概要

西フランク王シャルル3世(単純王)とバイキングの首長ロロがサン・クレール・シュル・エプト条約を結び、ロロがキリスト教に改宗してフランク王の家臣となる代わりに、セーヌ川下流域の支配権を正式に認められた。これによりノルマンディー公国が成立した。

歴史的背景

9世紀以降、バイキングはセーヌ川を遡上してパリを包囲するなど、西フランク王国を繰り返し襲撃。軍事的に排除できないバイキングを「合法化」して防衛の盾とする現実的な判断が条約の背景にあった。
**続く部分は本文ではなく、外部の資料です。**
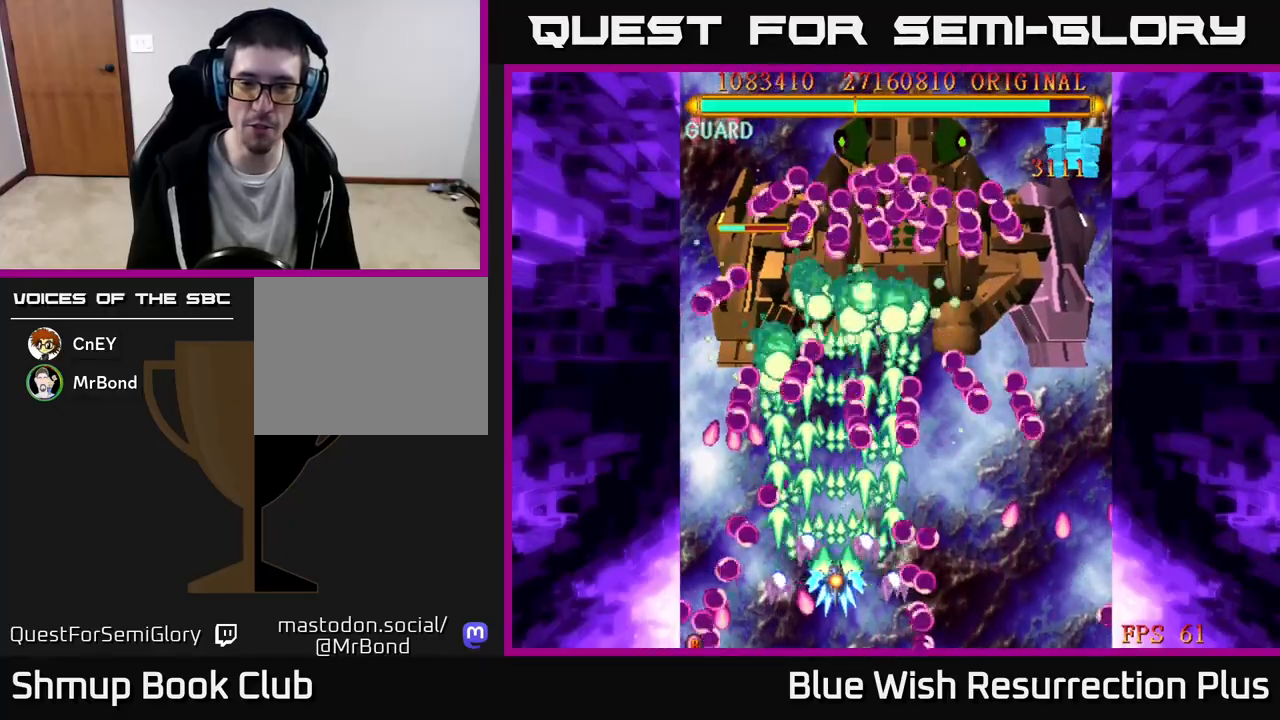
{"buttons": ["A", "DPAD_UP", "DPAD_RIGHT"], "events": [[167, "DPAD_RIGHT", "down"], [233, "DPAD_DOWN", "down"], [267, "DPAD_RIGHT", "up"], [317, "DPAD_DOWN", "up"], [317, "DPAD_LEFT", "down"], [383, "DPAD_UP", "down"], [417, "DPAD_LEFT", "up"], [500, "DPAD_RIGHT", "down"]]}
ロロの出自はデンマークまたはノルウェーとされる。

地形・地理的特徴

セーヌ川下流域のノルマンディーはフランスで最も肥沃な農業地帯の一つ。イギリス海峡に面した海岸線は渡海に適し、後のイングランド征服の出発点となった。セーヌ川はパリへの直接的な水路であり、バイキングが繰り返し遡上した。

歴史的重要性

バイキングがフランス文化を吸収して封建領主化した例であり、異文化融合の成功事例。1066年のノルマン・コンクエストの起点となり、ノルマン人はシチリア、アンティオキアなどヨーロッパ各地で王国を建設した。